The French Dip was invented in downtown Los Angeles in 1908. Both Philippe the Original, still open on Alameda Street near Union Station, and Cole’s Pacific Electric Buffet claim credit for the invention, and the rivalry has never been officially settled.

Is Los Angeles a good city for sushi?

Yes. Los Angeles is widely regarded as the best American city for sushi outside Japan. The omakase tradition in the US took root here in the 1980s at Sushi Nozawa in Studio City, and the current depth of serious sushi bars across the Westside and Little Tokyo is exceptional.

What is the San Gabriel Valley known for in terms of food?

The San Gabriel Valley (SGV) is home to what many food writers consider the best Sichuan food outside of China, along with outstanding Cantonese, Taiwanese, and other regional Chinese cuisines. The SGV’s transformation into a major Chinese-American food destination began with immigration waves in the 1970s and has continued since.

What makes LA’s al pastor tacos distinctive?

Al pastor in Los Angeles traces back to Lebanese immigrants who brought the vertical spit (shawarma) to Mexico City, where pork replaced lamb and Mexican spices replaced Middle Eastern ones. That tradition arrived in LA with Mexican workers from at least the early 1970s. The best al pastor is carved fresh off the trompo with a slice of pineapple, served on doubled corn tortillas with raw onion and cilantro.

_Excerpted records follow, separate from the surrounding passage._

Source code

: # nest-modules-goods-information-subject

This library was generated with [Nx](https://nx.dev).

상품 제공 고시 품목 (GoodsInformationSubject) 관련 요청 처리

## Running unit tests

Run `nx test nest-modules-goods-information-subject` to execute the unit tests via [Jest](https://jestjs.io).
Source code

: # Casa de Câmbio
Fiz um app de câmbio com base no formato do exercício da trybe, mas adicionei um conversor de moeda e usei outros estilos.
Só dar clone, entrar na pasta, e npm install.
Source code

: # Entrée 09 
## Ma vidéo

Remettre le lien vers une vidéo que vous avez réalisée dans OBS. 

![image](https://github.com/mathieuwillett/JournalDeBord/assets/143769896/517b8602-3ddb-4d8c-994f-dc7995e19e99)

What neighborhoods should I visit for the best food in Los Angeles?

For Korean BBQ, head to Koreatown just west of downtown. For Sichuan and other regional Chinese food, the San Gabriel Valley (SGV) is essential. Little Tokyo in downtown is the historical anchor for Japanese food including sushi. Street tacos are city-wide, with strong truck scenes in East LA and throughout the city.